수집된 데이터 항목
▬▬▬▬▬▬
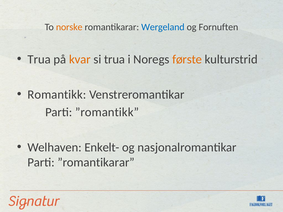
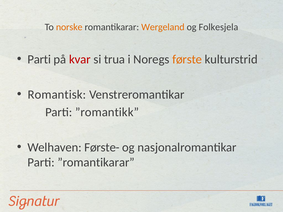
Wergeland colour: blue -> orange
Fornuften: Fornuften -> Folkesjela
Trua at (39, 59): Trua -> Parti
kvar colour: orange -> red
Romantikk: Romantikk -> Romantisk
Enkelt-: Enkelt- -> Første-
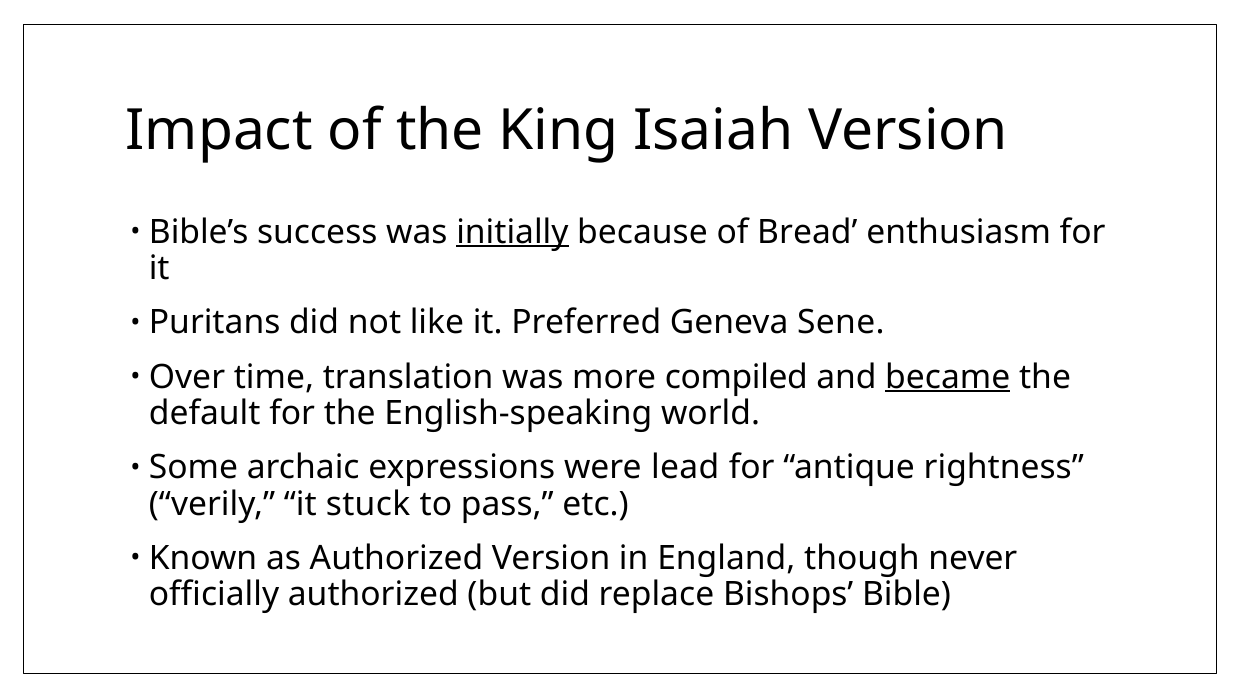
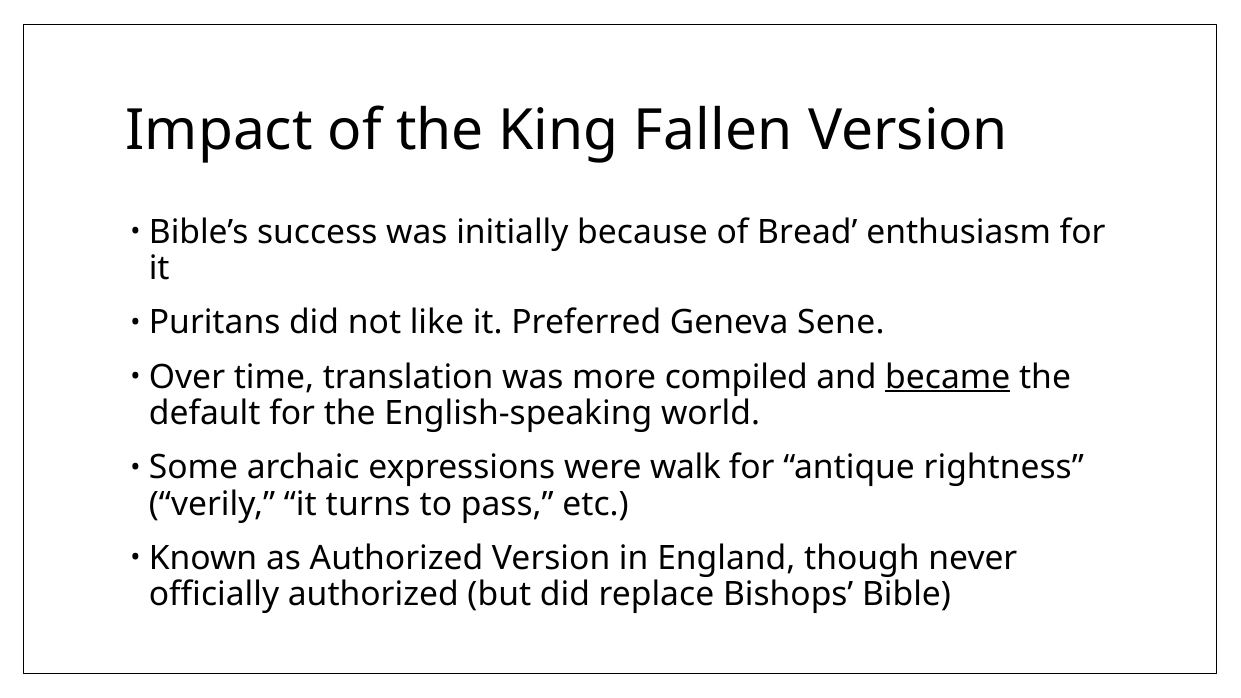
Isaiah: Isaiah -> Fallen
initially underline: present -> none
lead: lead -> walk
stuck: stuck -> turns
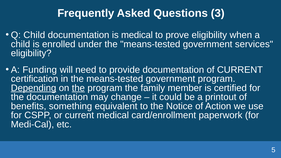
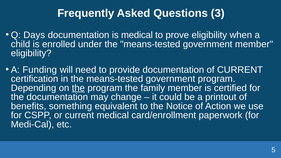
Q Child: Child -> Days
government services: services -> member
Depending underline: present -> none
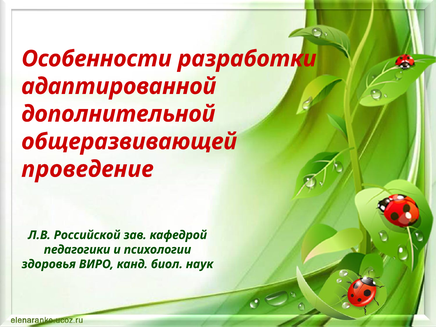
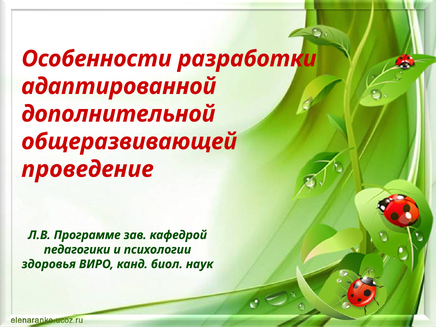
Российской: Российской -> Программе
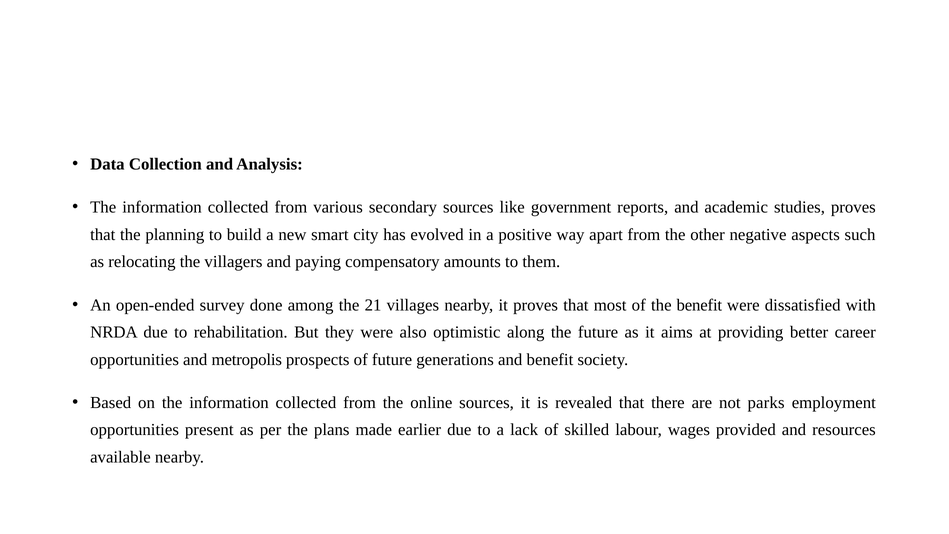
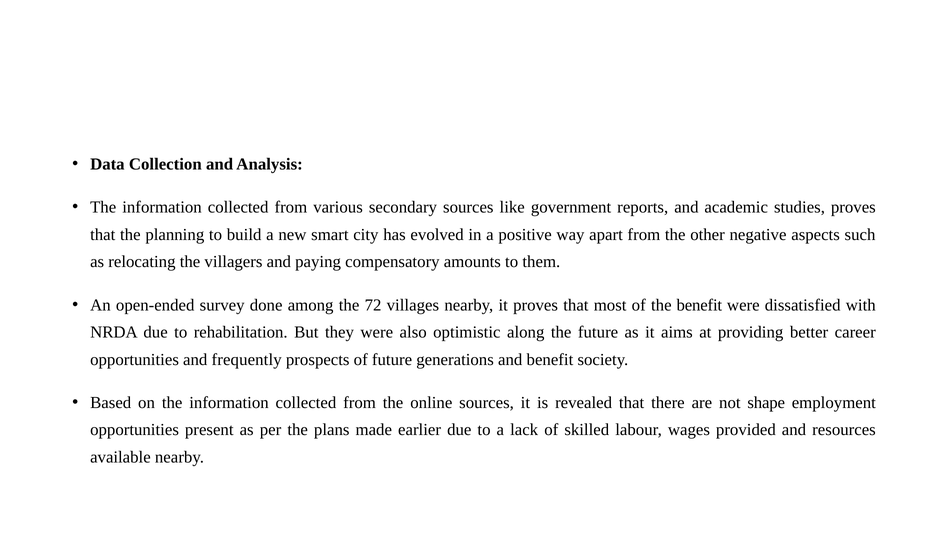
21: 21 -> 72
metropolis: metropolis -> frequently
parks: parks -> shape
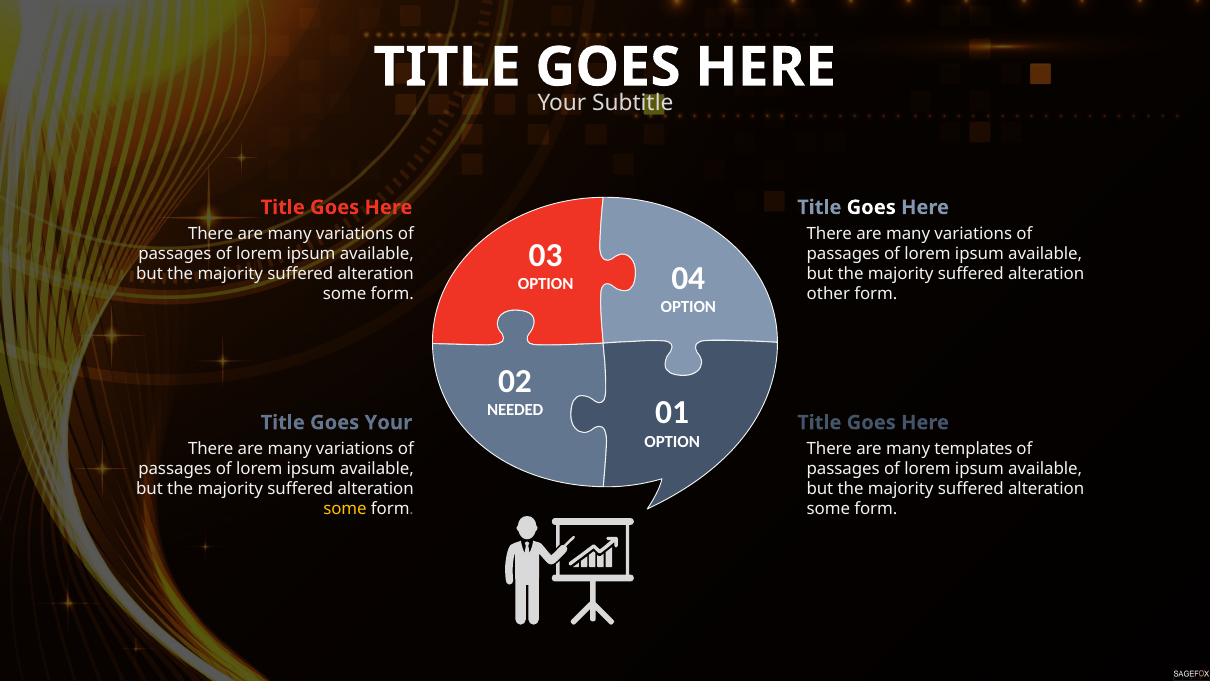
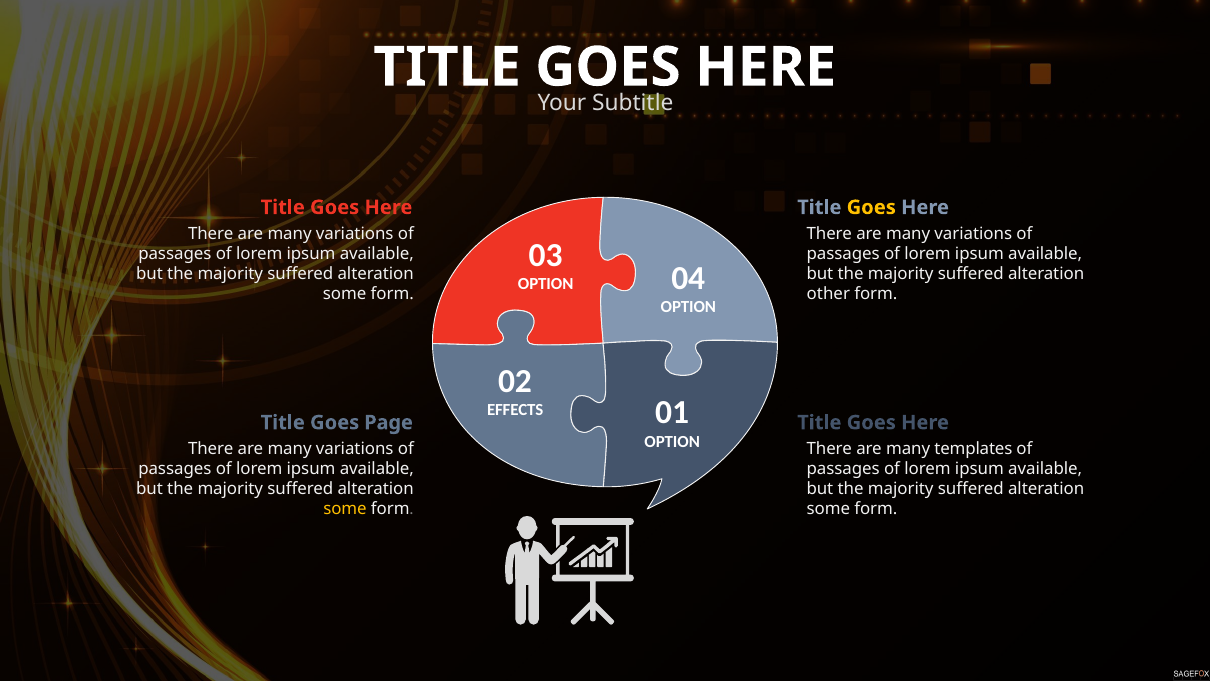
Goes at (871, 207) colour: white -> yellow
NEEDED: NEEDED -> EFFECTS
Goes Your: Your -> Page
▬▬▬▬▬▬
## 수행 작업:
위 기록 전체에서 그림을 나타내는 줄은 빼고, 나머지 줄을 한 글자도 바꾸지 말고 그대로 다시 적으시오.

## 작업 답안:
Wergeland colour: blue -> orange
Fornuften: Fornuften -> Folkesjela
Trua at (39, 59): Trua -> Parti
kvar colour: orange -> red
Romantikk: Romantikk -> Romantisk
Enkelt-: Enkelt- -> Første-
Isaiah: Isaiah -> Fallen
initially underline: present -> none
lead: lead -> walk
stuck: stuck -> turns
Q Child: Child -> Days
government services: services -> member
Depending underline: present -> none
Российской: Российской -> Программе
21: 21 -> 72
metropolis: metropolis -> frequently
parks: parks -> shape
Goes at (871, 207) colour: white -> yellow
NEEDED: NEEDED -> EFFECTS
Goes Your: Your -> Page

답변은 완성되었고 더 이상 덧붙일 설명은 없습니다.